» Compito richiesto A
Estrai dalle voci, senza cambiare nulla, le righe che vanno da quella con "habitat: Dense forest" a quella con "genus: Urochloa", entrambe comprese.

» Fonte

---------------

Mentre già si accavallano gli infiniti commenti al terremoto elettorale, può essere utile una prima riflessione sulla influenza esercitata dalle insicurezze e dalle relative risposte in materia di lavoro.  O meglio di lavori perché tanto le prestazioni dipendenti quanto quelle indipendenti sono state percepite, al nord come al sud, in termini di precarietà, sottoremunerazione, sovratassazione. Le pur intense politiche del lavoro praticate nella legislatura conclusa non sono evidentemente state soddisfacenti.

I generosi incentivi sono stati graditi più dagli imprenditori che dai lavoratori ed il nuovo art. 18 è stato collocato ancora nel contesto della retorica del contratto a tempo indeterminato. L’idea sostanziale per cui il lavoro di qualità si realizza attraverso l’investimento nelle conoscenze e competenze non è stata accettata perché non è stata praticata.

Le stesse misure per i lavoratori autonomi non hanno compensato la persistente oppressione fiscale e burocratica. In questo modo le forze politiche di governo potrebbero avere intercettato tutte le critiche indotte dalla illusione ottica della flessibilità regolatoria senza avere avuto il vantaggio di una nuova cultura del lavoro coerente con le grandi trasformazioni in corso.

I cambiamenti sono insomma rimasti in mezzo al guado né potevano soccorrere gli intermediari sindacali dei lavoratori e degli imprenditori, per lo più troppo schiacciati sul governo. Il lavoro ha rappresentato pertanto una sorta di trappola per chi si è cimentato nell’azione di governo a cavallo tra vecchi miti della sinistra e mezze regole che piacciono a destra. Se ne può forse dedurre che solo una politica a tutto tondo rinnovata, capace di produrre azioni concrete e di raccontare le nuove sfide del lavoro, potrebbe superare la domanda illusoria del posto stabile per legge. Così come riforme strutturali dei prelievi sui lavori potrebbero incoraggiare l’autoimpiego e le assunzioni. Chi vorrà proporsi quale forza di governo potrà quindi trarre insegnamento dal fallimento elettorale di questi anni e scegliere la strada di politiche coerenti ed esplicite, disponibili a misurarsi con gli indicatori reali e percepiti.

---------------

» Materiale di partenza
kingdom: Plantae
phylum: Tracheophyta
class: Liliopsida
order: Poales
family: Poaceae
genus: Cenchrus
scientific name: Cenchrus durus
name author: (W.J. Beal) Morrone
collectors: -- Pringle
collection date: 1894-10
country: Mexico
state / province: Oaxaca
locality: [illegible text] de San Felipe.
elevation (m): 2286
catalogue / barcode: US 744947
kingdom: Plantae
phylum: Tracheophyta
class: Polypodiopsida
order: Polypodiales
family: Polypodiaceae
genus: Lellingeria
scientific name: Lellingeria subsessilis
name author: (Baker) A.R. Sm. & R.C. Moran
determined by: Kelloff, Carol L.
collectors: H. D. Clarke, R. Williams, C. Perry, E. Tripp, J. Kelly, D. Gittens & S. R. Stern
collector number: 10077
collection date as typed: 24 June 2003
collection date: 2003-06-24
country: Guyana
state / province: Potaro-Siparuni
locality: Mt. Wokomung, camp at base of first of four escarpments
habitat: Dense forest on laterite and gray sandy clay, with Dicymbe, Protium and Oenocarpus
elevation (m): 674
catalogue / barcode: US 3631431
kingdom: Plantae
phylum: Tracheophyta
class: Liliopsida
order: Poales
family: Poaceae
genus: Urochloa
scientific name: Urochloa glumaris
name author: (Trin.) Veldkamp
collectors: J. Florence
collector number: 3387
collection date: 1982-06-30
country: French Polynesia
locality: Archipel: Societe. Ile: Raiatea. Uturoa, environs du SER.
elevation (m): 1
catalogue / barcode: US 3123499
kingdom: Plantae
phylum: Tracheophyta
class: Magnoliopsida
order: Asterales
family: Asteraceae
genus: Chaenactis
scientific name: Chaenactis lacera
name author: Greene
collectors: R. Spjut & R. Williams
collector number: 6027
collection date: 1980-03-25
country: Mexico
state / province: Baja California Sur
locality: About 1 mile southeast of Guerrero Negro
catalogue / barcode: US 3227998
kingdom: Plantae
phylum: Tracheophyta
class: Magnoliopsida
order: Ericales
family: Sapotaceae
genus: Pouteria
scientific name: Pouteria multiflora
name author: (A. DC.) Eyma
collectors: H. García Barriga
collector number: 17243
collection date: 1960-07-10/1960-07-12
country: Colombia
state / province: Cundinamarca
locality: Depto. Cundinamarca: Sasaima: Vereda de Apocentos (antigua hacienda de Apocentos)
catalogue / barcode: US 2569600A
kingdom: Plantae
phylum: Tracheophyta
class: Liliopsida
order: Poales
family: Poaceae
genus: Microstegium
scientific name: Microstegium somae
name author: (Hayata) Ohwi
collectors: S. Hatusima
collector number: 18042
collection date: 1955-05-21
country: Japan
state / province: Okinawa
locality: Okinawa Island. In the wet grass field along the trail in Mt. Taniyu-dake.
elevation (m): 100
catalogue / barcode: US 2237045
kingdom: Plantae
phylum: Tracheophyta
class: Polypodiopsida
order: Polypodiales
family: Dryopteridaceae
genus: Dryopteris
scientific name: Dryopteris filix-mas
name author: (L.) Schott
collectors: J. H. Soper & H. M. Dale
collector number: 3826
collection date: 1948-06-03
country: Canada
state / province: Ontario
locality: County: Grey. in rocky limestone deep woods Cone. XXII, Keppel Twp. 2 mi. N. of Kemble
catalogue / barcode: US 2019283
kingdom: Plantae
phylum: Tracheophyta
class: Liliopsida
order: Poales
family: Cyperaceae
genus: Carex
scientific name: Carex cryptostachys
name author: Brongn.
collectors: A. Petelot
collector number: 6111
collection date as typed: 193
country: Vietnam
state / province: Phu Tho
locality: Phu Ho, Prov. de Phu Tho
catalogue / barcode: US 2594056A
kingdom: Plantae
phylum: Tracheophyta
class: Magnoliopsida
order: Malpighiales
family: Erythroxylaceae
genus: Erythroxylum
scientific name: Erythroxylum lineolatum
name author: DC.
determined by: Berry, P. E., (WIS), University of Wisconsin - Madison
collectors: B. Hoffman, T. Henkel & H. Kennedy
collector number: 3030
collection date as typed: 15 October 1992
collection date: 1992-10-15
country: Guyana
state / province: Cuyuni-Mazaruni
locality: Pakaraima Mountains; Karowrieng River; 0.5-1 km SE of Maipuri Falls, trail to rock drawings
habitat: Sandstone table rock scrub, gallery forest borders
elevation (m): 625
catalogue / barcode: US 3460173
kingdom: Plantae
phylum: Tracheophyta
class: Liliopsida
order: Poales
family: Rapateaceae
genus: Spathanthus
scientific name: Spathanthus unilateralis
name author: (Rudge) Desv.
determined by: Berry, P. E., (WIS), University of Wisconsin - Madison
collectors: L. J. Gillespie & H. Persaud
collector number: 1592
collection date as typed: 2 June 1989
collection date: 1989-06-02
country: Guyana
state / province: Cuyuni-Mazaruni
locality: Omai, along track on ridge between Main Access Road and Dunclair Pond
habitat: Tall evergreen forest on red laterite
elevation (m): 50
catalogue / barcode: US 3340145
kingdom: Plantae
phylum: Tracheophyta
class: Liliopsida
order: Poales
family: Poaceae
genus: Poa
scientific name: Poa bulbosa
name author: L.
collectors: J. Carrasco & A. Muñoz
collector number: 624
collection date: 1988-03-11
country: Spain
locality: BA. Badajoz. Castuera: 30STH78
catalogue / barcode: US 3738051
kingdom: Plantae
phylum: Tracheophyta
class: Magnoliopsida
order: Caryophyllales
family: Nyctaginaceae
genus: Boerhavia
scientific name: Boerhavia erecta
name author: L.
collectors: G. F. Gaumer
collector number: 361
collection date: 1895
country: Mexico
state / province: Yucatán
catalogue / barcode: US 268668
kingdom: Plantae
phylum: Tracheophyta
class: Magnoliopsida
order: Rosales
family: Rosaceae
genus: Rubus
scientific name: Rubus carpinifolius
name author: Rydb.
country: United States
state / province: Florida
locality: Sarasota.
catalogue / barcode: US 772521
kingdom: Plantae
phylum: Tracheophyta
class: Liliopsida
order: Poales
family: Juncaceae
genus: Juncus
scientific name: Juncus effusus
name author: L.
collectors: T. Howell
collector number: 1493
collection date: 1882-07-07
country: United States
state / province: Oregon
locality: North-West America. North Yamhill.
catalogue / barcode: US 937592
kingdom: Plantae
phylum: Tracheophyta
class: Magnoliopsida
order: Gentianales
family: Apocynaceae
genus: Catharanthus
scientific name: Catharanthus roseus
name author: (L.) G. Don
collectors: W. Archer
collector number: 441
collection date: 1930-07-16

---------------

» Compito richiesto B
Nel commento sul lavoro, riscrivi il brano da "I generosi incentivi" a "trasformazioni in corso." mettendo "sgravi" al posto di "incentivi".

» Risposta completa A
habitat: Dense forest on laterite and gray sandy clay, with Dicymbe, Protium and Oenocarpus
elevation (m): 674
catalogue / barcode: US 3631431
kingdom: Plantae
phylum: Tracheophyta
class: Liliopsida
order: Poales
family: Poaceae
genus: Urochloa

» Risposta completa B
I generosi sgravi sono stati graditi più dagli imprenditori che dai lavoratori ed il nuovo art. 18 è stato collocato ancora nel contesto della retorica del contratto a tempo indeterminato. L’idea sostanziale per cui il lavoro di qualità si realizza attraverso l’investimento nelle conoscenze e competenze non è stata accettata perché non è stata praticata.

Le stesse misure per i lavoratori autonomi non hanno compensato la persistente oppressione fiscale e burocratica. In questo modo le forze politiche di governo potrebbero avere intercettato tutte le critiche indotte dalla illusione ottica della flessibilità regolatoria senza avere avuto il vantaggio di una nuova cultura del lavoro coerente con le grandi trasformazioni in corso.